Ultimately we’re all responsible for looking after the CI system – it’s for our own benefit afterall. As a developer I want to make sure I have some fast and reliable feedback on the quality of my code changes. If I see my build has failed, I would actually want to find out why, rather than ignore it. As a build engineer I want our CI system to be providing useful feedback to our developers, and useful information to management – if it isn’t, or if this “useful” information isn’t being acted upon, then it’s not really useful at all, and my job is less fulfilling! All of this means that we all have some responsibility to occasionally look under the hood and see what’s going on, and try to figure out why the system is telling me that something isn’t working quite right.

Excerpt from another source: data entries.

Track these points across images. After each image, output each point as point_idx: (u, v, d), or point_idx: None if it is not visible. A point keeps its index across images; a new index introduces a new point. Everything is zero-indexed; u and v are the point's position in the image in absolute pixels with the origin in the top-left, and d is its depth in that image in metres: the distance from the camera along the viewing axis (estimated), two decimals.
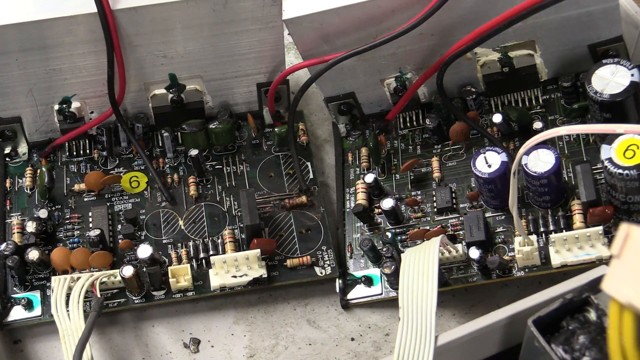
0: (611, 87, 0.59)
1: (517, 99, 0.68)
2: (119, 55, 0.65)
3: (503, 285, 0.64)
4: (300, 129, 0.72)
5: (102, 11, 0.63)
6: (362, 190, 0.67)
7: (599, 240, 0.58)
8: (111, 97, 0.68)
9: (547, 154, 0.59)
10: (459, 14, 0.64)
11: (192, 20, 0.65)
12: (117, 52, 0.65)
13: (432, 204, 0.65)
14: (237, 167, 0.70)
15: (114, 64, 0.66)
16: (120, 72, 0.66)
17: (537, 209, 0.62)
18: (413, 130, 0.70)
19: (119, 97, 0.68)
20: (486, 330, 0.54)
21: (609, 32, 0.65)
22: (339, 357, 0.64)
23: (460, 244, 0.62)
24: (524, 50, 0.67)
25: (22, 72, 0.66)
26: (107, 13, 0.63)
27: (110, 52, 0.65)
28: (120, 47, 0.65)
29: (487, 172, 0.61)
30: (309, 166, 0.70)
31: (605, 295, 0.47)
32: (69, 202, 0.69)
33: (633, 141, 0.56)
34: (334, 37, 0.65)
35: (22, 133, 0.70)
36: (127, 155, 0.71)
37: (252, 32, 0.67)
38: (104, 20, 0.63)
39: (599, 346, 0.48)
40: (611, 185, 0.57)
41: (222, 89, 0.70)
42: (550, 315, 0.49)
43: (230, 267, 0.63)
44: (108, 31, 0.64)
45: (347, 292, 0.65)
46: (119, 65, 0.66)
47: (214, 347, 0.65)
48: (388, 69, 0.68)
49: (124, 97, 0.69)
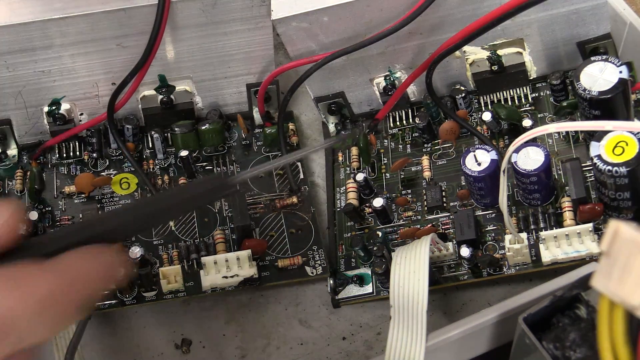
0: (600, 84, 0.59)
1: (507, 97, 0.68)
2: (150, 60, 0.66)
3: (494, 283, 0.64)
4: (290, 129, 0.72)
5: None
6: (352, 190, 0.67)
7: (589, 237, 0.58)
8: (111, 103, 0.68)
9: (536, 152, 0.59)
10: (447, 12, 0.64)
11: (181, 21, 0.65)
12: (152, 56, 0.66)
13: (423, 202, 0.65)
14: (228, 168, 0.70)
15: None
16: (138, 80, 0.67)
17: (527, 206, 0.62)
18: (403, 129, 0.70)
19: (120, 103, 0.68)
20: (477, 329, 0.54)
21: (597, 29, 0.65)
22: (331, 356, 0.64)
23: (451, 243, 0.62)
24: (513, 49, 0.67)
25: (11, 74, 0.66)
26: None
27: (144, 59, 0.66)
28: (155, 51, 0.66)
29: (477, 171, 0.61)
30: (299, 166, 0.70)
31: (595, 291, 0.47)
32: (60, 204, 0.68)
33: (622, 138, 0.56)
34: (323, 37, 0.65)
35: (11, 135, 0.70)
36: (118, 157, 0.71)
37: (241, 32, 0.67)
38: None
39: (589, 342, 0.48)
40: (601, 182, 0.57)
41: (211, 89, 0.70)
42: (541, 312, 0.50)
43: (221, 267, 0.63)
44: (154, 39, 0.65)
45: (338, 291, 0.65)
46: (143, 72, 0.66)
47: (205, 348, 0.65)
48: (377, 68, 0.68)
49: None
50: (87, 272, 0.42)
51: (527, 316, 0.49)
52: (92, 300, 0.42)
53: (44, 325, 0.40)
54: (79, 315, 0.41)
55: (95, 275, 0.42)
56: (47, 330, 0.40)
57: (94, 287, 0.42)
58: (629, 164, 0.55)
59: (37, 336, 0.40)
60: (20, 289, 0.39)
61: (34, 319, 0.39)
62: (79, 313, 0.41)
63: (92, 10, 0.63)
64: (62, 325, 0.41)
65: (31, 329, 0.39)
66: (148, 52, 0.65)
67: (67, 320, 0.42)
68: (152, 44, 0.65)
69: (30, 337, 0.40)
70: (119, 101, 0.68)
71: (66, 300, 0.41)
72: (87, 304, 0.42)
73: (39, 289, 0.40)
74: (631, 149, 0.55)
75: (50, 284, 0.40)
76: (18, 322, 0.39)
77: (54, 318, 0.40)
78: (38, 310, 0.39)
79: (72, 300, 0.41)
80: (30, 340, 0.40)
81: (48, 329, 0.40)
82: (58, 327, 0.41)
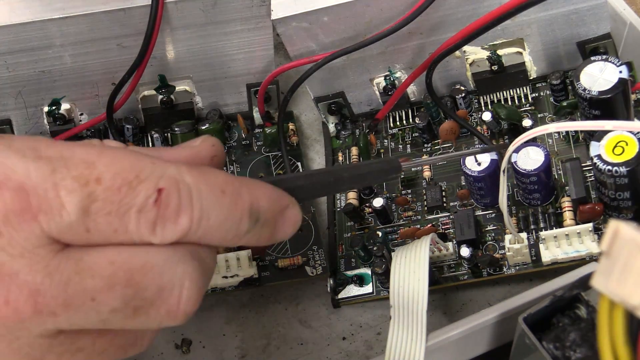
0: (600, 84, 0.59)
1: (507, 96, 0.68)
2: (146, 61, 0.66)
3: (494, 283, 0.64)
4: (290, 129, 0.72)
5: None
6: (352, 190, 0.67)
7: (589, 237, 0.58)
8: (110, 103, 0.67)
9: (536, 152, 0.59)
10: (447, 12, 0.64)
11: (180, 21, 0.65)
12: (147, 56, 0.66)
13: (423, 202, 0.65)
14: (228, 168, 0.70)
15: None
16: (135, 80, 0.67)
17: (527, 206, 0.62)
18: (403, 129, 0.70)
19: (119, 103, 0.68)
20: (477, 329, 0.54)
21: (597, 29, 0.65)
22: (331, 356, 0.64)
23: (451, 243, 0.62)
24: (513, 48, 0.67)
25: (11, 74, 0.66)
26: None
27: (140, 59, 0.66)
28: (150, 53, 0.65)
29: (477, 171, 0.61)
30: (299, 166, 0.70)
31: (595, 291, 0.47)
32: None
33: (622, 138, 0.56)
34: (323, 37, 0.65)
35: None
36: None
37: (241, 32, 0.67)
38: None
39: (589, 342, 0.48)
40: (601, 182, 0.57)
41: (211, 89, 0.70)
42: (541, 312, 0.50)
43: (221, 267, 0.63)
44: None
45: (338, 291, 0.65)
46: (140, 71, 0.66)
47: (205, 348, 0.65)
48: (377, 68, 0.68)
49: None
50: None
51: (527, 316, 0.49)
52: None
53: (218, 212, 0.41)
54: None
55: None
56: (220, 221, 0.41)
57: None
58: (629, 163, 0.55)
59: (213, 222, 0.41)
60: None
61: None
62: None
63: (92, 10, 0.63)
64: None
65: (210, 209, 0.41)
66: (144, 51, 0.65)
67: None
68: (147, 43, 0.64)
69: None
70: (118, 101, 0.68)
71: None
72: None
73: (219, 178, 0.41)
74: (631, 148, 0.55)
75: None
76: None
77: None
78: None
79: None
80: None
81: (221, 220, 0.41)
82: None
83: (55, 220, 0.38)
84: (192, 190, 0.40)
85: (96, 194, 0.39)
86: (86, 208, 0.38)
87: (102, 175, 0.39)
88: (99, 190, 0.39)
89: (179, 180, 0.40)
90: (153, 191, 0.39)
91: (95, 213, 0.39)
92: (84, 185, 0.39)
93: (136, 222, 0.39)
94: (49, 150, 0.39)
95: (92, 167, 0.39)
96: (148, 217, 0.39)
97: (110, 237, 0.39)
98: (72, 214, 0.38)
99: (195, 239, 0.41)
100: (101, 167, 0.39)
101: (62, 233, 0.39)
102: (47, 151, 0.39)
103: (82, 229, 0.39)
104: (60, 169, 0.39)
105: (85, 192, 0.38)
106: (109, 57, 0.67)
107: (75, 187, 0.38)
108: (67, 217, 0.38)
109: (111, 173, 0.39)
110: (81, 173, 0.39)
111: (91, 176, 0.39)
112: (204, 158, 0.45)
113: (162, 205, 0.39)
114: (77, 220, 0.38)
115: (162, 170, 0.40)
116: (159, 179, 0.40)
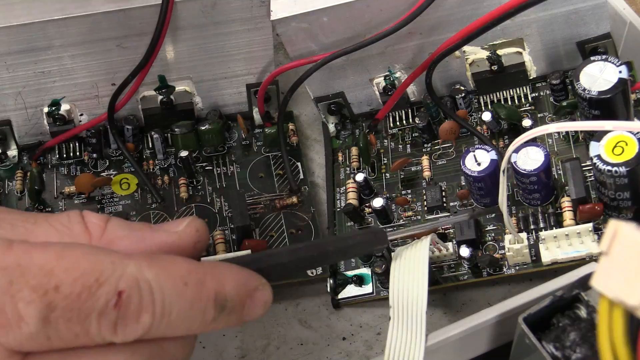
0: (599, 84, 0.59)
1: (506, 96, 0.68)
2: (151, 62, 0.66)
3: (494, 283, 0.64)
4: (290, 129, 0.72)
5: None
6: (352, 190, 0.67)
7: (588, 237, 0.58)
8: (112, 103, 0.68)
9: (536, 152, 0.59)
10: (447, 12, 0.64)
11: (181, 22, 0.65)
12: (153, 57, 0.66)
13: (423, 202, 0.65)
14: (228, 168, 0.70)
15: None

The hardest part to get right, particularly in distributed teams or in companies over a certain size, is the culture. You have to have a team of build engineers and developers who all understand the big picture. Developers need to understand that they are instrumental in making the system work – their input is vital, and they have to understand clearly what benefits they will personally get from this system, otherwise they’ll ignore it. Build engineers in turn need to understand that the more you are able to devolve the ownership of the system, the better it can work, and the more buy-in you will get in return. The build system needs guardians, but it doesn’t need treating like a holy relic.